Excerpted text -
+ + +

In other embodiments, after block 460, method 400 further can include tracking a longest streak count representing a longest streak of consecutive vehicle trips for the user during which the mobile electronic device of the user is not used for any purpose other than the pre-approved purposes. In similar embodiments, the tracking can include tracking the longest streak count representing the longest streak of consecutive vehicle trips for the user during which the mobile electronic device of the user is not used for any purpose other than the pre-approved purposes while the mobile electronic device of the user is in the vehicle, the vehicle is moving, and the vehicle is being driven by the user during the second vehicle trip. In these embodiments, after the tracking, method 400 further can include at least one of: transmitting, to the mobile electronic device, a current streak count for the user and the longest streak count for the user, or transmitting, to the mobile electronic device, feedback for the user regarding the current streak count for the user.

In a number of embodiments where one or more ML/AI models are used in block 420, block 430, block 440, block 450, block 460, and/or block 470, method 400 further can include pre-training and/or re-training the trained ML/AI models based upon historical input/output data, as determined in block 410, block 450, or block 460 respectively, feedback received from a system user (e.g., a data scientist, a machine learning engineer, etc.) or collected from various data sources (e.g., policy renewal rates, insurance claim trends, a user of an app increasing a streak trend or breaking a streak, etc.), and/or synthesized training data. In these embodiments, the same or different ML/AI models can be used in one or more of block 420, block 430, block 440, block 450, block 460, and/or block 470 in method 400.

For each of the machine learning models to be retrained, the respective training datasets can be updated manually by a system user (e.g., an ML engineer, a data scientist, etc.) and/or automatically by a system (e.g., system 300 or 310 (FIG. 3)). The system user can select new training data from various data sources (e.g., websites, books, magazines, product catalogs, private third-party databases, etc.). The system can collect new training data based upon various criteria. In certain embodiments, historical input and/or output data of the model to be re-trained can be used for re-training the model. In several embodiments, the historical input and/or output data of the model can be selected based upon system performance and/or user feedback from the system user associated with the historical output data. Examples of the user feedback can include a higher streak count, a trend of higher and higher streak counts, etc.), and so forth. In various embodiments, when more than one training dataset is used for the pre-training and/or re-training, the system (e.g., system 300 and/or system 310) can format or re-format the data of the more than one training dataset (especially when datasets are from different sources) so that the hierarchy, schema, and/or other aspects of the data of the more than one training dataset follow a common hierarchy, structure, schema, etc., and so that the data of the more than one training dataset can be more easily used to pre-train or re-train the one or more machine learning models. The system can pre-determine the common hierarchy, structure, schema, etc.

Relating FIG. 4 to FIG. 3, as an example, telematics module 31410 (FIG. 3) can perform blocks 410 and 420; determination module 31420 (FIG. 3) can perform blocks 430 and 450; and ledger module 31430 (FIG. 3) can perform blocks 440, 460, and 470.

+ + +

Data shown -
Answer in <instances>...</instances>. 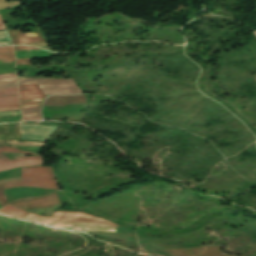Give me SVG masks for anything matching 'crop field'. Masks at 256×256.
Instances as JSON below:
<instances>
[{
    "label": "crop field",
    "mask_w": 256,
    "mask_h": 256,
    "mask_svg": "<svg viewBox=\"0 0 256 256\" xmlns=\"http://www.w3.org/2000/svg\"><path fill=\"white\" fill-rule=\"evenodd\" d=\"M24 220L53 227H72L73 225L118 227L117 224L102 218L73 211H55L53 217L35 215L28 212Z\"/></svg>",
    "instance_id": "crop-field-1"
},
{
    "label": "crop field",
    "mask_w": 256,
    "mask_h": 256,
    "mask_svg": "<svg viewBox=\"0 0 256 256\" xmlns=\"http://www.w3.org/2000/svg\"><path fill=\"white\" fill-rule=\"evenodd\" d=\"M0 184H4L5 189L32 186L60 190L51 168L46 167L22 168L21 178L3 179Z\"/></svg>",
    "instance_id": "crop-field-2"
},
{
    "label": "crop field",
    "mask_w": 256,
    "mask_h": 256,
    "mask_svg": "<svg viewBox=\"0 0 256 256\" xmlns=\"http://www.w3.org/2000/svg\"><path fill=\"white\" fill-rule=\"evenodd\" d=\"M19 85L38 83L45 94H79L80 89L73 79H18Z\"/></svg>",
    "instance_id": "crop-field-3"
},
{
    "label": "crop field",
    "mask_w": 256,
    "mask_h": 256,
    "mask_svg": "<svg viewBox=\"0 0 256 256\" xmlns=\"http://www.w3.org/2000/svg\"><path fill=\"white\" fill-rule=\"evenodd\" d=\"M22 139L34 141H48L52 130L57 126H42L19 123Z\"/></svg>",
    "instance_id": "crop-field-4"
},
{
    "label": "crop field",
    "mask_w": 256,
    "mask_h": 256,
    "mask_svg": "<svg viewBox=\"0 0 256 256\" xmlns=\"http://www.w3.org/2000/svg\"><path fill=\"white\" fill-rule=\"evenodd\" d=\"M83 103H85L84 95L52 96V97H48L45 105L64 107L65 104H83Z\"/></svg>",
    "instance_id": "crop-field-5"
},
{
    "label": "crop field",
    "mask_w": 256,
    "mask_h": 256,
    "mask_svg": "<svg viewBox=\"0 0 256 256\" xmlns=\"http://www.w3.org/2000/svg\"><path fill=\"white\" fill-rule=\"evenodd\" d=\"M19 92L21 100L45 98L38 84L19 86Z\"/></svg>",
    "instance_id": "crop-field-6"
},
{
    "label": "crop field",
    "mask_w": 256,
    "mask_h": 256,
    "mask_svg": "<svg viewBox=\"0 0 256 256\" xmlns=\"http://www.w3.org/2000/svg\"><path fill=\"white\" fill-rule=\"evenodd\" d=\"M52 53V54H49ZM24 54H49V55H25V56H18V55H24ZM16 59H24V58H36V57H51L54 56L55 53L44 51V50H36V51H22V52H15ZM31 59H24V60H16L17 65L26 64L31 65L30 62Z\"/></svg>",
    "instance_id": "crop-field-7"
},
{
    "label": "crop field",
    "mask_w": 256,
    "mask_h": 256,
    "mask_svg": "<svg viewBox=\"0 0 256 256\" xmlns=\"http://www.w3.org/2000/svg\"><path fill=\"white\" fill-rule=\"evenodd\" d=\"M0 213H4L9 216L23 219V217L26 215L27 211L7 204L0 210Z\"/></svg>",
    "instance_id": "crop-field-8"
},
{
    "label": "crop field",
    "mask_w": 256,
    "mask_h": 256,
    "mask_svg": "<svg viewBox=\"0 0 256 256\" xmlns=\"http://www.w3.org/2000/svg\"><path fill=\"white\" fill-rule=\"evenodd\" d=\"M0 156H2V158H0V166L42 160L40 156H31V157L18 158L17 160L10 161L2 153H0Z\"/></svg>",
    "instance_id": "crop-field-9"
},
{
    "label": "crop field",
    "mask_w": 256,
    "mask_h": 256,
    "mask_svg": "<svg viewBox=\"0 0 256 256\" xmlns=\"http://www.w3.org/2000/svg\"><path fill=\"white\" fill-rule=\"evenodd\" d=\"M14 62L12 46L0 47V63Z\"/></svg>",
    "instance_id": "crop-field-10"
},
{
    "label": "crop field",
    "mask_w": 256,
    "mask_h": 256,
    "mask_svg": "<svg viewBox=\"0 0 256 256\" xmlns=\"http://www.w3.org/2000/svg\"><path fill=\"white\" fill-rule=\"evenodd\" d=\"M8 145H26V146H38V147H44L45 143L0 141V147L8 146Z\"/></svg>",
    "instance_id": "crop-field-11"
},
{
    "label": "crop field",
    "mask_w": 256,
    "mask_h": 256,
    "mask_svg": "<svg viewBox=\"0 0 256 256\" xmlns=\"http://www.w3.org/2000/svg\"><path fill=\"white\" fill-rule=\"evenodd\" d=\"M12 40H13L14 44H26V43L43 41L42 37L16 38V39H12Z\"/></svg>",
    "instance_id": "crop-field-12"
},
{
    "label": "crop field",
    "mask_w": 256,
    "mask_h": 256,
    "mask_svg": "<svg viewBox=\"0 0 256 256\" xmlns=\"http://www.w3.org/2000/svg\"><path fill=\"white\" fill-rule=\"evenodd\" d=\"M73 229H78V230H101V231H111V232H116V230H117V229L108 228V227H92V226H74Z\"/></svg>",
    "instance_id": "crop-field-13"
},
{
    "label": "crop field",
    "mask_w": 256,
    "mask_h": 256,
    "mask_svg": "<svg viewBox=\"0 0 256 256\" xmlns=\"http://www.w3.org/2000/svg\"><path fill=\"white\" fill-rule=\"evenodd\" d=\"M44 164L43 161H37V162H31V163H24V164H17V165H11V166H5V167H0V171L20 167V166H33V165H41Z\"/></svg>",
    "instance_id": "crop-field-14"
},
{
    "label": "crop field",
    "mask_w": 256,
    "mask_h": 256,
    "mask_svg": "<svg viewBox=\"0 0 256 256\" xmlns=\"http://www.w3.org/2000/svg\"><path fill=\"white\" fill-rule=\"evenodd\" d=\"M11 38H16V37H27V36H40L39 32L36 33H26V34H21L20 30L17 31H8Z\"/></svg>",
    "instance_id": "crop-field-15"
},
{
    "label": "crop field",
    "mask_w": 256,
    "mask_h": 256,
    "mask_svg": "<svg viewBox=\"0 0 256 256\" xmlns=\"http://www.w3.org/2000/svg\"><path fill=\"white\" fill-rule=\"evenodd\" d=\"M12 42L6 31H0V46L11 45Z\"/></svg>",
    "instance_id": "crop-field-16"
},
{
    "label": "crop field",
    "mask_w": 256,
    "mask_h": 256,
    "mask_svg": "<svg viewBox=\"0 0 256 256\" xmlns=\"http://www.w3.org/2000/svg\"><path fill=\"white\" fill-rule=\"evenodd\" d=\"M19 103L18 96L0 98V105Z\"/></svg>",
    "instance_id": "crop-field-17"
},
{
    "label": "crop field",
    "mask_w": 256,
    "mask_h": 256,
    "mask_svg": "<svg viewBox=\"0 0 256 256\" xmlns=\"http://www.w3.org/2000/svg\"><path fill=\"white\" fill-rule=\"evenodd\" d=\"M12 87H17L16 80L1 81L0 82V89L1 88H12Z\"/></svg>",
    "instance_id": "crop-field-18"
},
{
    "label": "crop field",
    "mask_w": 256,
    "mask_h": 256,
    "mask_svg": "<svg viewBox=\"0 0 256 256\" xmlns=\"http://www.w3.org/2000/svg\"><path fill=\"white\" fill-rule=\"evenodd\" d=\"M23 120H41V113L22 115Z\"/></svg>",
    "instance_id": "crop-field-19"
},
{
    "label": "crop field",
    "mask_w": 256,
    "mask_h": 256,
    "mask_svg": "<svg viewBox=\"0 0 256 256\" xmlns=\"http://www.w3.org/2000/svg\"><path fill=\"white\" fill-rule=\"evenodd\" d=\"M13 94H18L17 88L0 90V96H2V95H13Z\"/></svg>",
    "instance_id": "crop-field-20"
},
{
    "label": "crop field",
    "mask_w": 256,
    "mask_h": 256,
    "mask_svg": "<svg viewBox=\"0 0 256 256\" xmlns=\"http://www.w3.org/2000/svg\"><path fill=\"white\" fill-rule=\"evenodd\" d=\"M0 152H12V153H29V154H34L32 152H24V151H19L15 148H9V147H3L0 148Z\"/></svg>",
    "instance_id": "crop-field-21"
},
{
    "label": "crop field",
    "mask_w": 256,
    "mask_h": 256,
    "mask_svg": "<svg viewBox=\"0 0 256 256\" xmlns=\"http://www.w3.org/2000/svg\"><path fill=\"white\" fill-rule=\"evenodd\" d=\"M43 99H38V100H26V101H21V105H27V104H39L42 103Z\"/></svg>",
    "instance_id": "crop-field-22"
},
{
    "label": "crop field",
    "mask_w": 256,
    "mask_h": 256,
    "mask_svg": "<svg viewBox=\"0 0 256 256\" xmlns=\"http://www.w3.org/2000/svg\"><path fill=\"white\" fill-rule=\"evenodd\" d=\"M7 203L4 193H3V186H0V205L1 207L4 206Z\"/></svg>",
    "instance_id": "crop-field-23"
},
{
    "label": "crop field",
    "mask_w": 256,
    "mask_h": 256,
    "mask_svg": "<svg viewBox=\"0 0 256 256\" xmlns=\"http://www.w3.org/2000/svg\"><path fill=\"white\" fill-rule=\"evenodd\" d=\"M41 107L38 108H28V109H22L23 114L26 113H35V112H40Z\"/></svg>",
    "instance_id": "crop-field-24"
},
{
    "label": "crop field",
    "mask_w": 256,
    "mask_h": 256,
    "mask_svg": "<svg viewBox=\"0 0 256 256\" xmlns=\"http://www.w3.org/2000/svg\"><path fill=\"white\" fill-rule=\"evenodd\" d=\"M15 120H21L20 116L2 117V118H0V122H4V121H15Z\"/></svg>",
    "instance_id": "crop-field-25"
},
{
    "label": "crop field",
    "mask_w": 256,
    "mask_h": 256,
    "mask_svg": "<svg viewBox=\"0 0 256 256\" xmlns=\"http://www.w3.org/2000/svg\"><path fill=\"white\" fill-rule=\"evenodd\" d=\"M20 114V110L0 112V116Z\"/></svg>",
    "instance_id": "crop-field-26"
},
{
    "label": "crop field",
    "mask_w": 256,
    "mask_h": 256,
    "mask_svg": "<svg viewBox=\"0 0 256 256\" xmlns=\"http://www.w3.org/2000/svg\"><path fill=\"white\" fill-rule=\"evenodd\" d=\"M33 49H38V48L29 47V46H15V51H19V50H33Z\"/></svg>",
    "instance_id": "crop-field-27"
},
{
    "label": "crop field",
    "mask_w": 256,
    "mask_h": 256,
    "mask_svg": "<svg viewBox=\"0 0 256 256\" xmlns=\"http://www.w3.org/2000/svg\"><path fill=\"white\" fill-rule=\"evenodd\" d=\"M11 79H16L15 74L0 76V80H11Z\"/></svg>",
    "instance_id": "crop-field-28"
},
{
    "label": "crop field",
    "mask_w": 256,
    "mask_h": 256,
    "mask_svg": "<svg viewBox=\"0 0 256 256\" xmlns=\"http://www.w3.org/2000/svg\"><path fill=\"white\" fill-rule=\"evenodd\" d=\"M14 107H19V104L0 106V109H3V108H14Z\"/></svg>",
    "instance_id": "crop-field-29"
},
{
    "label": "crop field",
    "mask_w": 256,
    "mask_h": 256,
    "mask_svg": "<svg viewBox=\"0 0 256 256\" xmlns=\"http://www.w3.org/2000/svg\"><path fill=\"white\" fill-rule=\"evenodd\" d=\"M42 104L40 105H28V106H21L22 108H27V107H37V106H41Z\"/></svg>",
    "instance_id": "crop-field-30"
},
{
    "label": "crop field",
    "mask_w": 256,
    "mask_h": 256,
    "mask_svg": "<svg viewBox=\"0 0 256 256\" xmlns=\"http://www.w3.org/2000/svg\"><path fill=\"white\" fill-rule=\"evenodd\" d=\"M2 29H5V28H4V26H3V24H2V22L0 20V30H2Z\"/></svg>",
    "instance_id": "crop-field-31"
},
{
    "label": "crop field",
    "mask_w": 256,
    "mask_h": 256,
    "mask_svg": "<svg viewBox=\"0 0 256 256\" xmlns=\"http://www.w3.org/2000/svg\"><path fill=\"white\" fill-rule=\"evenodd\" d=\"M15 109H20V108H14V109H3V110H0V111H4V110H15Z\"/></svg>",
    "instance_id": "crop-field-32"
}]
</instances>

+ + +

Goal - Can you continue the passage on driving-trip streaks and model retraining from the point where it stops?

The answer -
In the same or different embodiments, referring back to FIG. 4, method 400 can be revised in different ways. For example, the first vehicle trip of block 430 can occur in a first vehicle, and the second vehicle trip of block 450 can occur in a second vehicle different from the first vehicle. Similarly, the third vehicle trip referenced above can occur in the first vehicle, the second vehicle, or a third vehicle different from the first and second vehicles.

Additional Exemplary Embodiments for Reducing Mobile Device Usage by a Driver of a Vehicle

In various embodiments, smartphone users and app users do not have a systematic way to improve their distraction-free driving and to possibly lower their monthly vehicle insurance premium based on their improved distraction-free driving. Presenting targeted and specific goals on the app of the mobile electronic device while the user is not driving a vehicle can enable users )who want to get better at driving) to improve their distraction-free driving, raise their awareness of their driving behaviors, and perhaps ultimately lower their monthly vehicle insurance premium. In turn, these techniques can uncover insights into customer behavior, motivations and habits.

Drivers desire their distraction free driving to be recognized and encouraged, so drivers can be reminded to continue to drive safer and save on their vehicle insurance costs. Accordingly, in various embodiments, whenever a driver completes a vehicle trip labelled as driving with zero seconds of phone distraction (based on tracking of phone motion during the vehicle trip), this vehicle trip can be considered a distraction-free vehicle trip, and the driver can have a current active streak of distraction-free driving with a value of 1. The driver's streak progress can be published in near real-time to enable triggering journeys to the driver's mobile electronic device when the driver is not driving. If this distraction-free vehicle trip is the driver's first such trip, then the system can record the vehicle trip as both the current streak and the longest streak. Trip re-classification does not need to be considered and, in at least some embodiments, will not impact active or prior streaks. When the driver completes a subsequent distraction-free vehicle trip (whether in the same or different vehicle), the current streak remains active for this driver, and the streak value is incremented by 1. If the streak value of the current streak is higher than the previously recorded longest streak, then the streak value of the longest streak is replaced with the streak value of the most recently ended streak. The driver's current and longest streak can be published to an app on the driver's mobile electronic device, as described below. If a driver that previously had an active streak completes a subsequent vehicle trip that is not distraction free, then the driver ends the current active streak. This loss can be published to the mobile electronic device of the driver, as described below, after the end of the current vehicle trip.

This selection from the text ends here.